Explore the material:
a - In the biomarker identification text, which compound was identified as a novel potential plasma biomarker for Snyder–Robinson syndrome?
b - Please write out everything in the biomarker identification text from "From a cohort" down to "biomarker for SRS.".
c - Name every clinical application of biomarkers that the biomarker identification text mentions.

Document text:
—————

Biomarker identification

In combination with whole exome sequencing of patient cohorts, metabolomics has been used to identify potential biomarkers or metabolomic fingerprints which could be useful for diagnostics. To be successfully used in a clinical setting, biomarkers need to be disease-specific, sensitive to pathological changes and highly reproducible. Potential biomarkers identified in metabolomic studies subsequently require confirmation and validation through standard analytical methods before being used in clinical routine. Biomarkers can then be used in multiple different clinical applications, from screening and diagnosis to prognosis and prediction as well as monitoring.

From a cohort of patients with epileptic encephalopathy, we identified two patients with mutations in the spermine synthase (SMS) gene, causing Snyder–Robinson syndrome (SRS) (Abela et al. 2016). Spermine synthase converts spermidine to spermine, and previously diagnosis of SRS was performed by sequencing the SMS gene and/or determining the spermine/spermidine ratio in lymphoblasts (Sowell et al. 2011). In plasma from three patients from two families, we detected elevated spermidine and identified elevated levels of N8-acetylspermidine and isoputreanine, which are derived from spermidine and putrescine. As such, N8-acetylspermidine was identified as a novel potential plasma biomarker for SRS.

We also identified a metabolic profile for aconitase deficiency, which is potentially useful for diagnosis (Abela et al. 2017). After identifying a patient with mutations in ACO2 from the epileptic encephalopathy cohort described above, we examined the metabolomic profile of five Aco2-deficient patients from four families and identified a disease-specific metabolic fingerprint of decreased isocitrate, cis-aconitate, and α-ketoglutarate, with unchanged succinate, fumarate, and malate levels, in plasma. This study also demonstrates the utility of metabolomic analysis in examining the effect of mutations on enzyme function, demonstrating that the function of Aco2 was affected by the variants detected by whole exome sequencing.

—————

Source material:
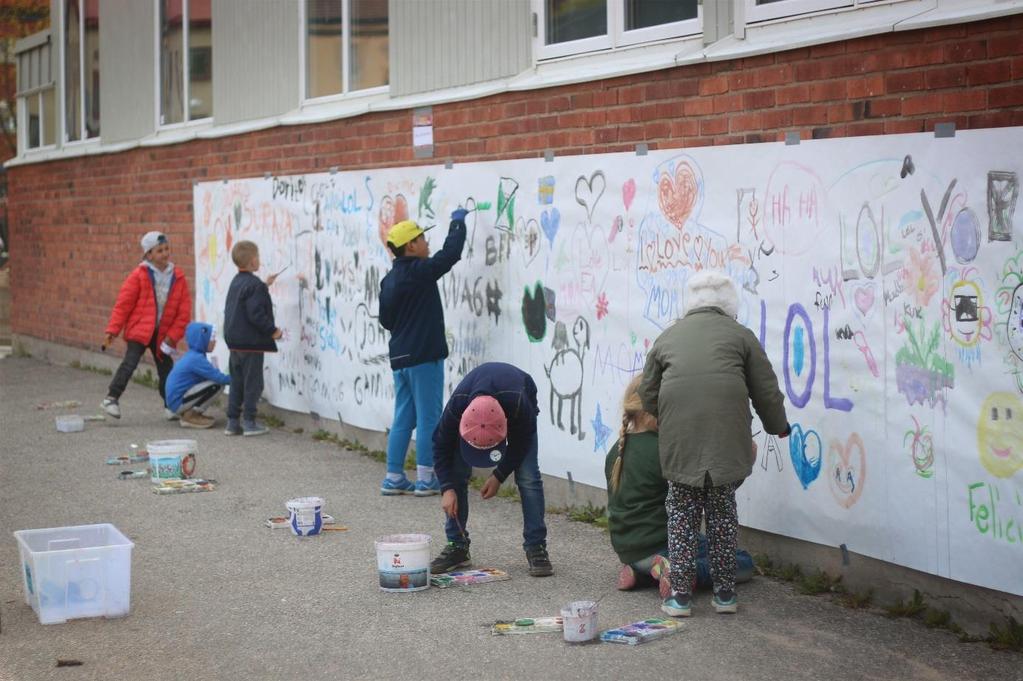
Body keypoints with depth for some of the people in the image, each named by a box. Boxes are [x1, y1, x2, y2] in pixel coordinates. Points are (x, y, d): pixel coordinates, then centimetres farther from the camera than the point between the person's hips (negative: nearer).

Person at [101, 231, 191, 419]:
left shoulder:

—————

Answers given:
a - N8-acetylspermidine

b -
From a cohort of patients with epileptic encephalopathy, we identified two patients with mutations in the spermine synthase (SMS) gene, causing Snyder–Robinson syndrome (SRS) (Abela et al. 2016). Spermine synthase converts spermidine to spermine, and previously diagnosis of SRS was performed by sequencing the SMS gene and/or determining the spermine/spermidine ratio in lymphoblasts (Sowell et al. 2011). In plasma from three patients from two families, we detected elevated spermidine and identified elevated levels of N8-acetylspermidine and isoputreanine, which are derived from spermidine and putrescine. As such, N8-acetylspermidine was identified as a novel potential plasma biomarker for SRS.

c - Screening, diagnosis, prognosis, prediction, monitoring